**REQUIRED WORK:**
(1) In the forum thread on UTF-8 BOM, what format did Notepad++ show for the CSV generated by EXIFtool?
(2) Return everything in the forum thread on UTF-8 BOM from "This StackOverflow post" down to "the file formats...".
(3) Continue the forum thread on UTF-8 BOM from its last post onward.

**DOCUMENT SEGMENT:**
-- Opening Marker --
C:\>exiftool -P -overwrite_original -csv=temp.csv "Y:\!temp\x\y\test\Holiday photo 🌴.jpeg"
    1 image files updated

C:\>exiftool -G1 -a -s -Alldates "Y:\!temp\x\y\test\Holiday photo 🌴.jpeg"
[ExifIFD]       DateTimeOriginal                : 2024:10:31 12:00:00
[ExifIFD]       CreateDate                      : 2024:10:31 12:00:00
[IFD0]          ModifyDate                      : 2024:10:31 12:00:00

This StackOverflow post (https://stackoverflow.com/questions/40098771/changing-powershells-default-output-encoding-to-utf-8) talks about changing PowerShell's output to UTF-8
Title: Re: Working with UTF8BOM
Post by: Martin Z on October 31, 2024, 06:38:56 PM
Thanks for getting back to me @StarGeek!

Quote from: StarGeek on October 31, 2024, 06:11:28 PMAre you sure you're using UTF-8 BOM and not UTF-16 BOM? Powershell forces UTF-16 BOM when redirecting output with <, > or | (pipe).

Yep, I am setting utf8bom explictly, and using PowerShell's Export-CSV cmdlet...
Export-CSV -Encoding utf8BOM

I don't have MSYS2, however I used Notepad++ to verify the file formats...
• For the PowerShell-generated CSV, format: UTF-8-BOM
• For the EXIFtool-generated CSV (as a control), format: UTF-8

Thanks for the link to the PowerShell/UTF8 S/O post -- Think this is one of the key posts I used back in the day, as I actually implemented the default parameters technique it specifies 👍🏼
Title: Re: Working with UTF8BOM
Post by: StarGeek on October 31, 2024, 06:49:54 PM
Notepad++ is what I used to change the encoding on the test file. There isn't much I can help with because I can't replicate it. UTF-8 BOM works fine for me.
-- Closing Marker --
**RECORDS SUPPLIED:**
-- Opening Marker --
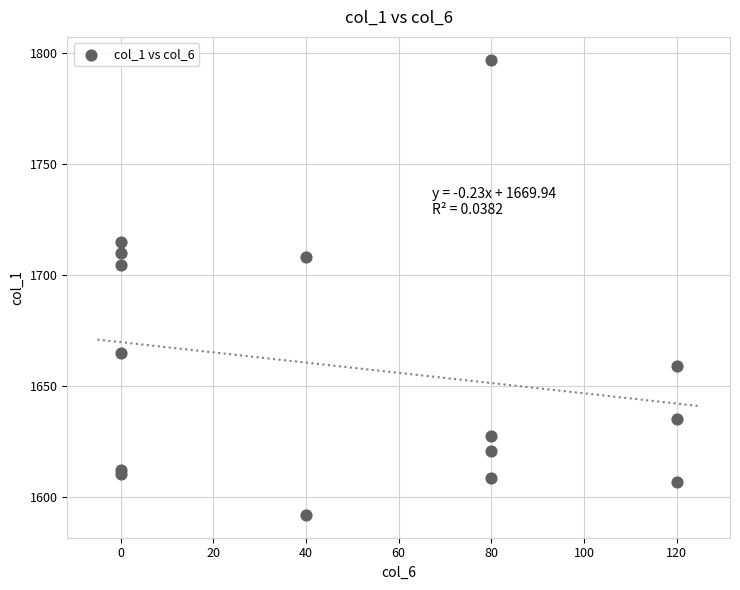

What Y value in the scatter plot is closest to 1694?

1704.5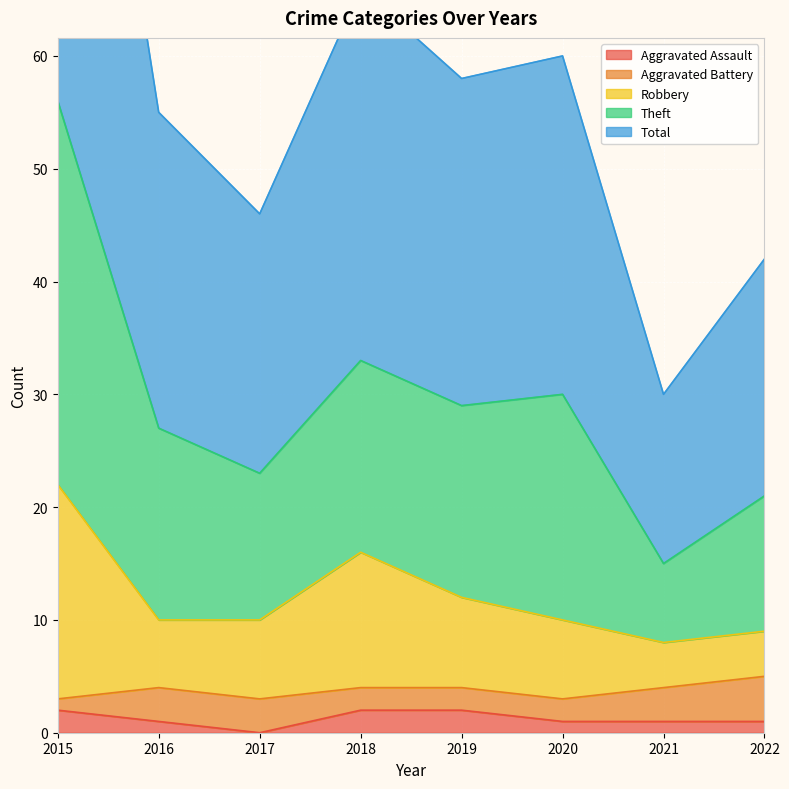

How many Aggravated Assault values are between 1 and 2?

7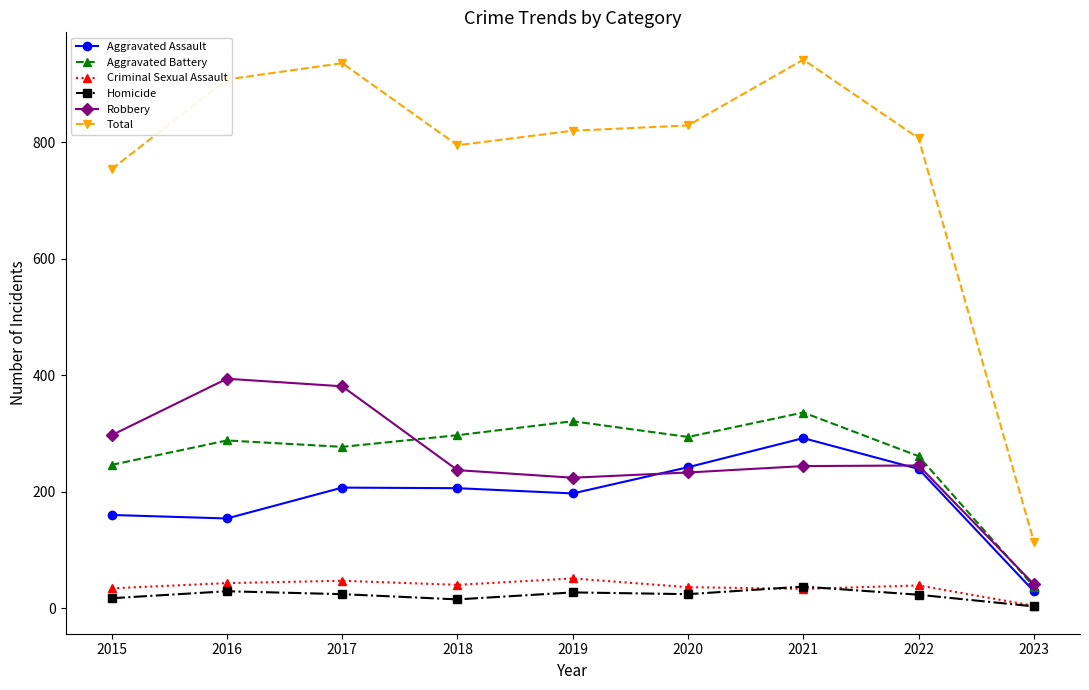

What is the value of the Homicide point at the 2nd from the left?

29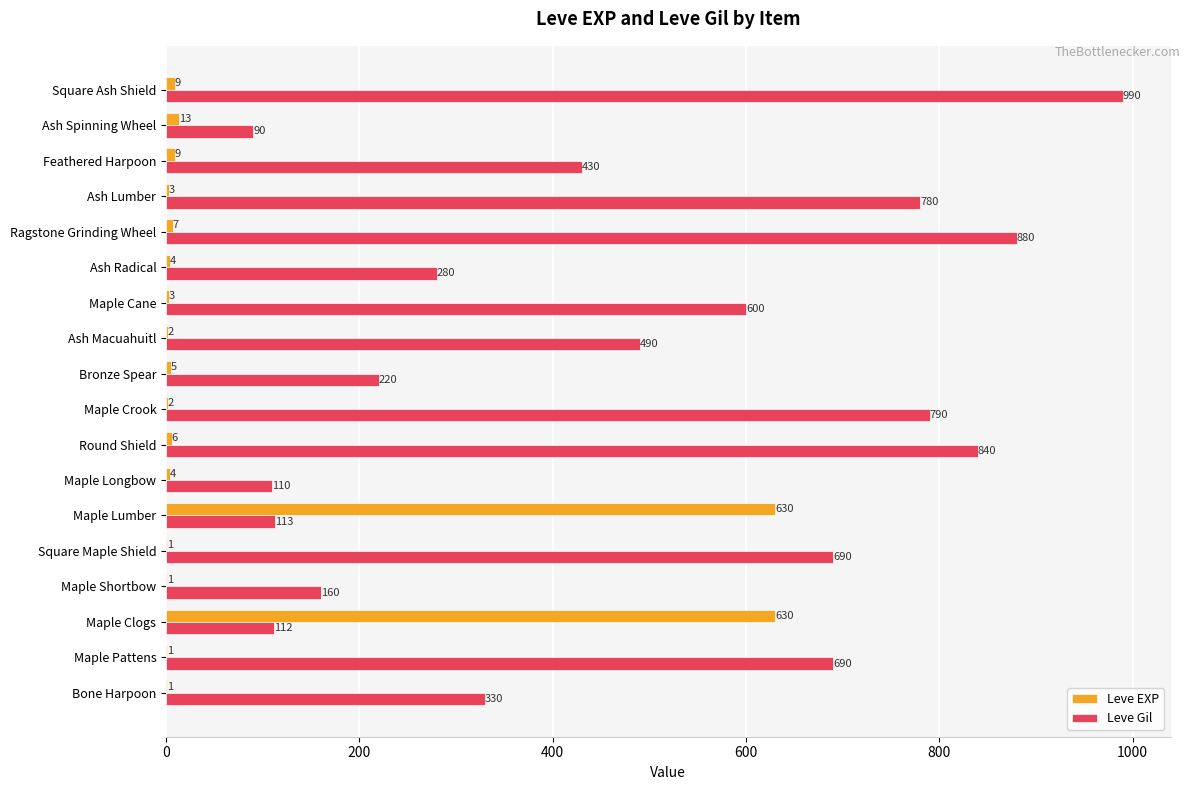

Which series has the largest range (max minus min)?

Leve Gil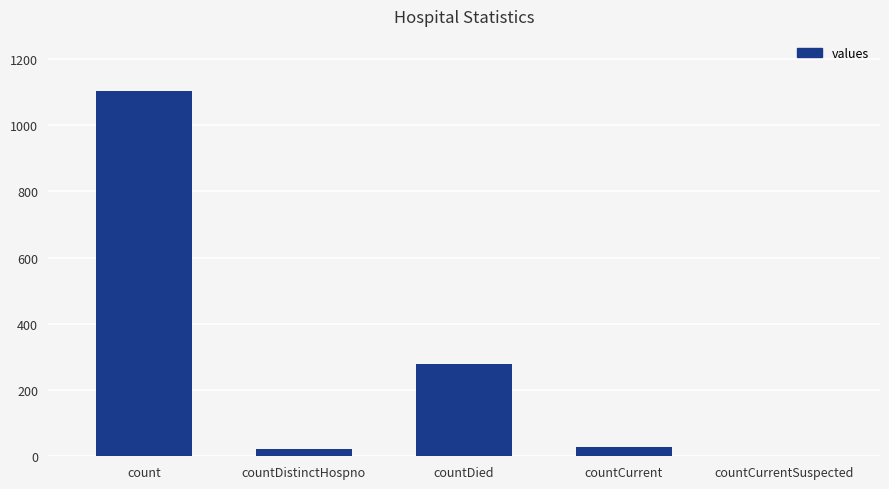

The chart shows a value of 1104 at count. True or false?

True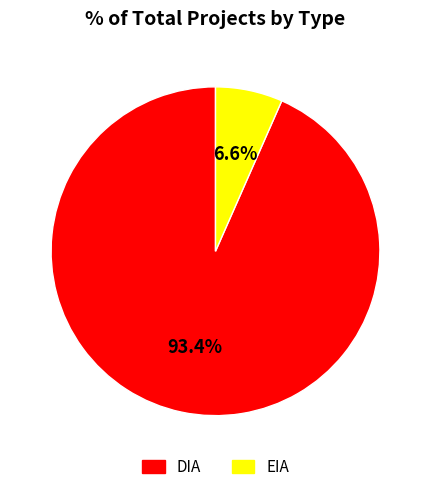

To the nearest percent, what portion does EIA represent?

7%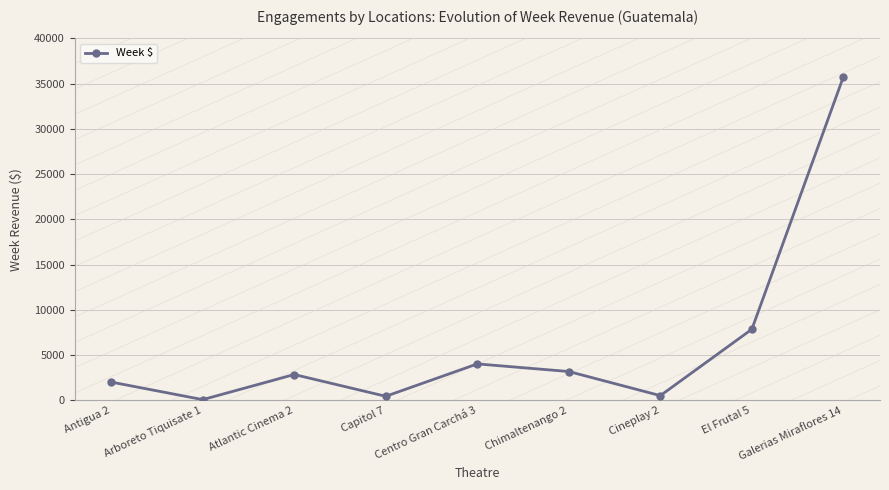

At which category does the data reach its first local valley?

Arboreto Tiquisate 1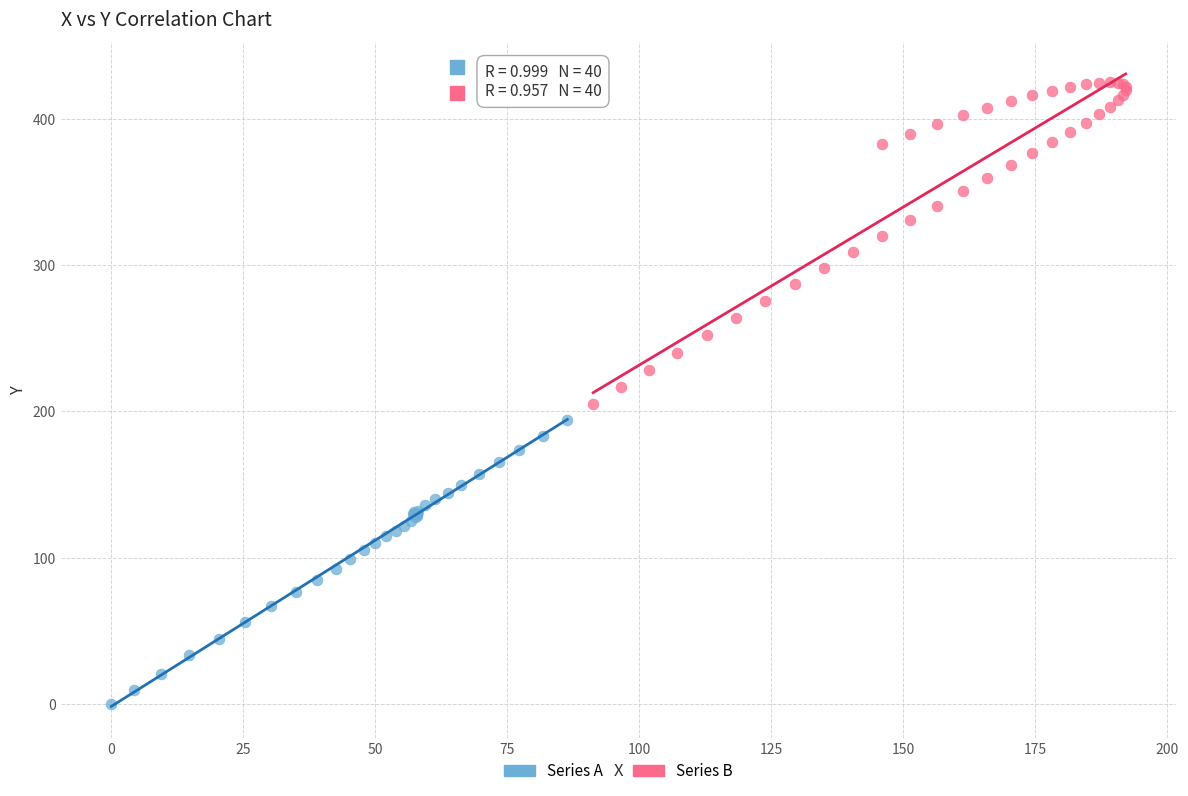

Which series has the widest spread of Y values?

Series B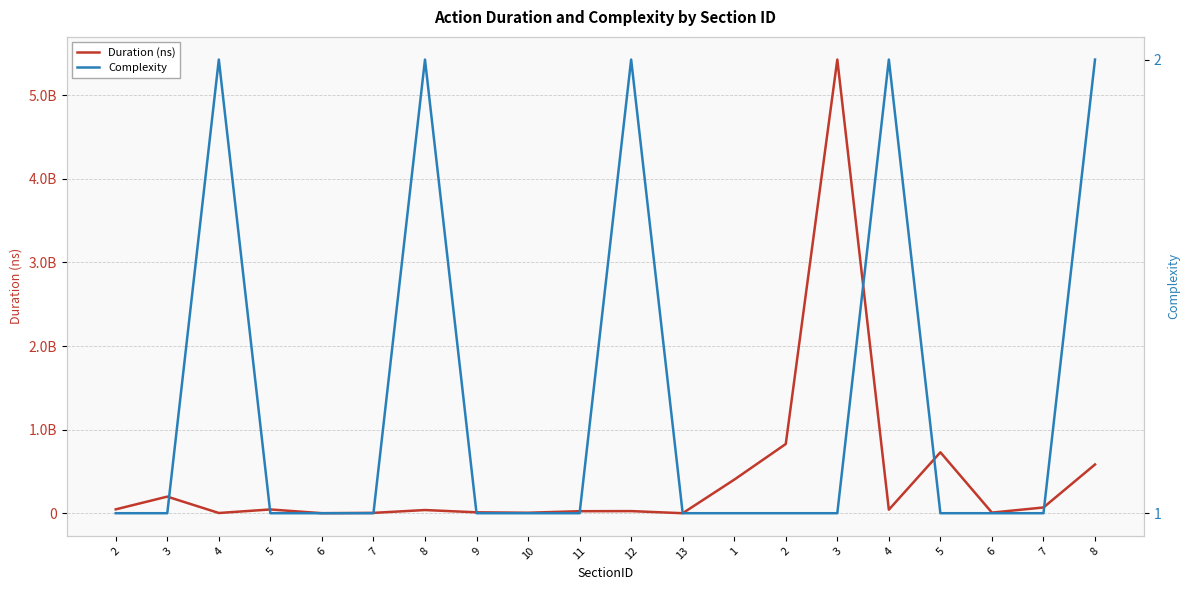

Reading right to left, extract all data points from this chart.

Duration (ns): 583052331	68703056	7197136	729022714	42042076	5426260038	828160568	401282431	2739	25289928	24085408	5683747	10801826	38035232	4194291	263103	44990372	2590103	198485557	46207273
Complexity: 2	1	1	1	2	1	1	1	1	2	1	1	1	2	1	1	1	2	1	1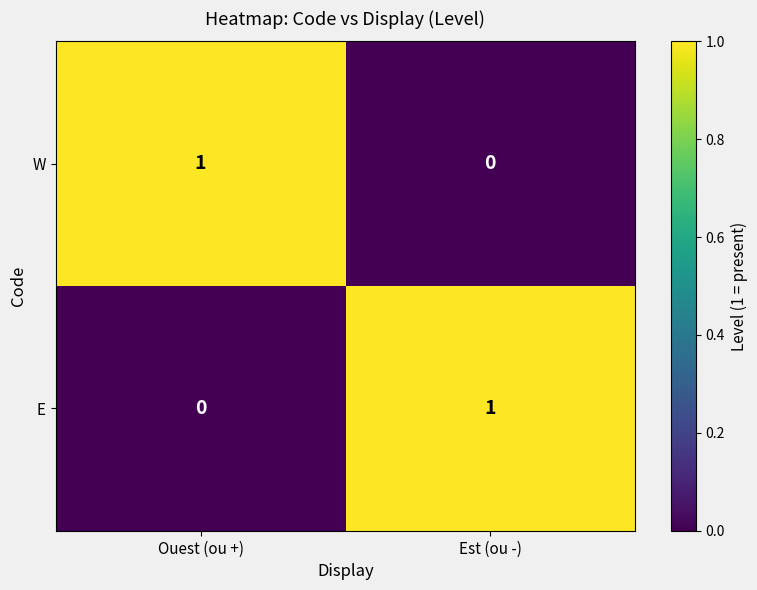

What is the difference between the highest and lowest values at Est (ou -)?

1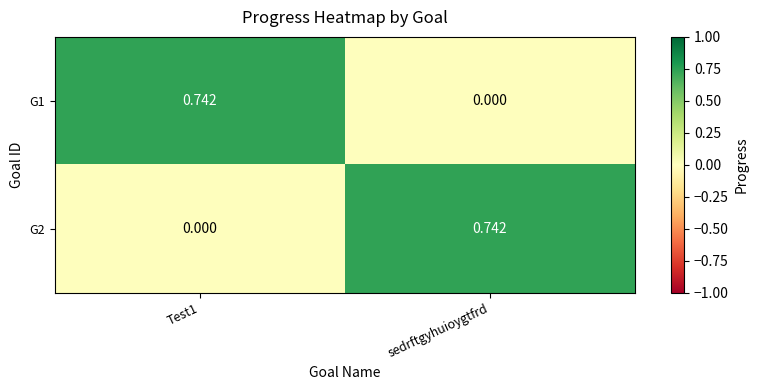

Which category has the lowest value in the G1 series?

sedrftgyhuioygtfrd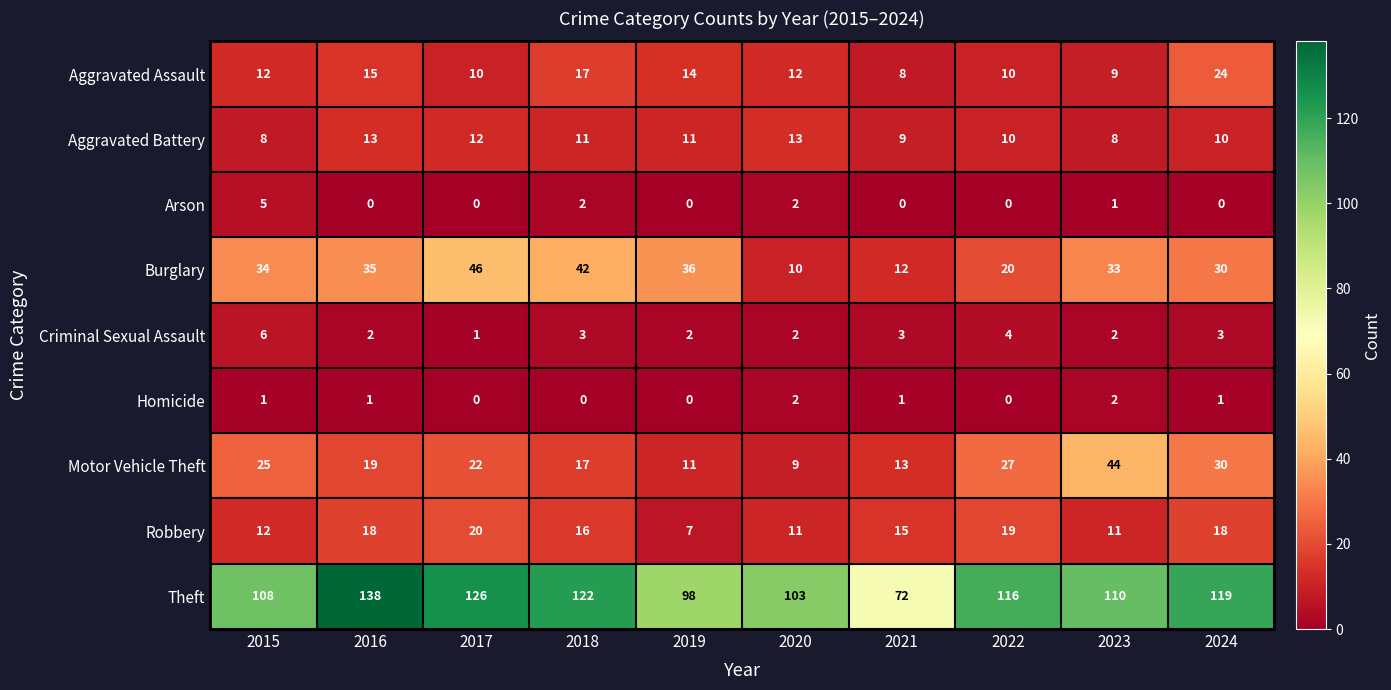

Rank the series by their maximum value, from highest to lowest.

Theft, Burglary, Motor Vehicle Theft, Aggravated Assault, Robbery, Aggravated Battery, Criminal Sexual Assault, Arson, Homicide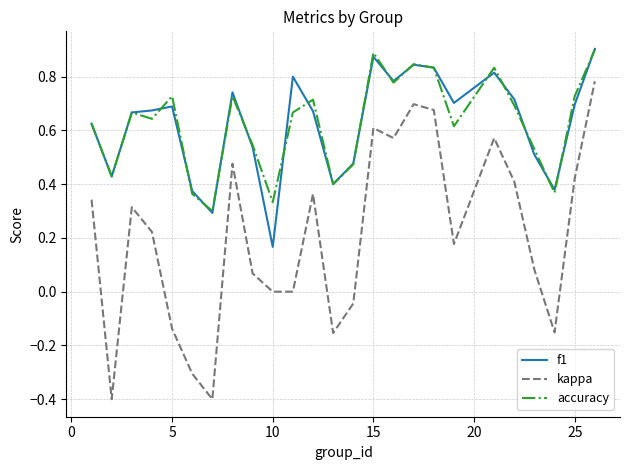

True or false: kappa and accuracy intersect in this chart.

False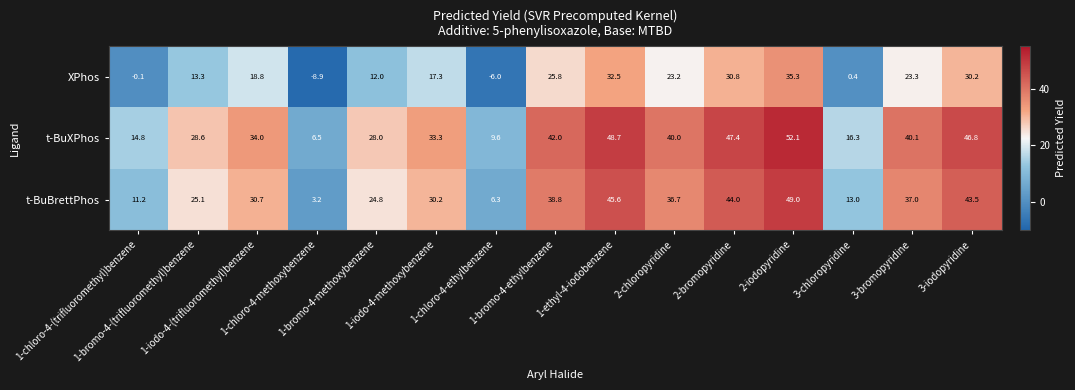

At how many categories does at least one series exceed 22?

11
-- Closing Marker --
**RESPONSES:**
(1) UTF-8

(2)
This StackOverflow post (https://stackoverflow.com/questions/40098771/changing-powershells-default-output-encoding-to-utf-8) talks about changing PowerShell's output to UTF-8
Title: Re: Working with UTF8BOM
Post by: Martin Z on October 31, 2024, 06:38:56 PM
Thanks for getting back to me @StarGeek!

Quote from: StarGeek on October 31, 2024, 06:11:28 PMAre you sure you're using UTF-8 BOM and not UTF-16 BOM? Powershell forces UTF-16 BOM when redirecting output with <, > or | (pipe).

Yep, I am setting utf8bom explictly, and using PowerShell's Export-CSV cmdlet...
Export-CSV -Encoding utf8BOM

I don't have MSYS2, however I used Notepad++ to verify the file formats...

(3)
Title: Re: Working with UTF8BOM
Post by: Martin Z on October 31, 2024, 06:55:52 PM
Oh, so a UTF8BOM-encoded CSV works fine for you, in terms of reading SourceFile filenames?

Interesting?... OK, I am in the middle of something right now, but I will try and find a suitable sample file (some are massive) and upload it later tonight/tomorrow.

Cheers,
Martin
Title: Re: Working with UTF8BOM
Post by: FrankB on October 31, 2024, 07:02:46 PM
You could give this a try:
-Api WindowsWideFile=1 -charset filename=utf8
https://exiftool.org/forum/index.php?topic=16544.msg88936#msg88936 (https://exiftool.org/forum/index.php?topic=16544.msg88936#msg88936)
Title: Re: Working with UTF8BOM
Post by: Martin Z on October 31, 2024, 07:11:22 PM
Quote from: FrankB on October 31, 2024, 07:02:46 PMYou could give this a try: -Api WindowsWideFile=1

Thanks @FrankB, that seems to have solved it!
Title: Re: Working with UTF8BOM
Post by: FrankB on October 31, 2024, 07:21:39 PM
Glad it worked!
Title: Re: Working with UTF8BOM
Post by: StarGeek on October 31, 2024, 08:58:46 PM
Quote from: Martin Z on October 31, 2024, 06:55:52 PMOh, so a UTF8BOM-encoded CSV works fine for you, in terms of reading SourceFile filenames?

Yes, UTF-8 BOM worked correctly. See the CODE section in my post. I copied the name you gave and show what I did step by step.  The only way I got your response is when I switched to UTF-16 BOM.

Quote from: FrankB on October 31, 2024, 07:02:46 PMYou could give this a try:

I keep forgetting about that.